Document structure recognition data
*** Begin section ***

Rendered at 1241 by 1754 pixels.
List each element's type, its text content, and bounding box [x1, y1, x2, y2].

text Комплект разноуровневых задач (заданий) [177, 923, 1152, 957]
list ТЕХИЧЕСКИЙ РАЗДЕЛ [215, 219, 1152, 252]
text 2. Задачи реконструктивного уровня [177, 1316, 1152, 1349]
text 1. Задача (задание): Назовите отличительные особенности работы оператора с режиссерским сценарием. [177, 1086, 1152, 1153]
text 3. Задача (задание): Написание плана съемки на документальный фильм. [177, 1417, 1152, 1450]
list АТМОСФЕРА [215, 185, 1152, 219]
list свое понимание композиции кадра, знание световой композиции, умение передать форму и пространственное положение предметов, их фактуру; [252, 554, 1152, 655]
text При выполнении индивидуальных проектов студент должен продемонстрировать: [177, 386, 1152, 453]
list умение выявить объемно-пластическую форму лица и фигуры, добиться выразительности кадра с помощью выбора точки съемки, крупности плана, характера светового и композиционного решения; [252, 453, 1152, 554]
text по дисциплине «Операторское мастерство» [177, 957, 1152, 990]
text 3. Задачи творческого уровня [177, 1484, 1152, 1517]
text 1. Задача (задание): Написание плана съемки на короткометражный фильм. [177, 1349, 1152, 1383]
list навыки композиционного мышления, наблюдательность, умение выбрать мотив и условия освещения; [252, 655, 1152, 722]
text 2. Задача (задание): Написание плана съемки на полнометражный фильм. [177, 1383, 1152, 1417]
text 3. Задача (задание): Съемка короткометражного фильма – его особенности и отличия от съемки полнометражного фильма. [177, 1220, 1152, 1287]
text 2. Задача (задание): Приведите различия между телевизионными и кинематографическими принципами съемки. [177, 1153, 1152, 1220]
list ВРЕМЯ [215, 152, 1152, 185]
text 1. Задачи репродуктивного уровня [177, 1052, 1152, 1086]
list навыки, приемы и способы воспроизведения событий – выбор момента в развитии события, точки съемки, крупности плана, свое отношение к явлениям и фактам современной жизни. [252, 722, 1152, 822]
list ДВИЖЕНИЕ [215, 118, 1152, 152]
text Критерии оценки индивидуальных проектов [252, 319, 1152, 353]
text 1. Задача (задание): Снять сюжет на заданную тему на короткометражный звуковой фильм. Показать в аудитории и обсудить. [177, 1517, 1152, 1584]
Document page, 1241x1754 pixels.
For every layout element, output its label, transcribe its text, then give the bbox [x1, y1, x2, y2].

*** End section ***

TRY IT - Return each line of the records above in which the word "короткометражный" occurs.

RESPONSE TO THIS TASK -
text 1. Задача (задание): Написание плана съемки на короткометражный фильм. [177, 1349, 1152, 1383]
text 1. Задача (задание): Снять сюжет на заданную тему на короткометражный звуковой фильм. Показать в аудитории и обсудить. [177, 1517, 1152, 1584]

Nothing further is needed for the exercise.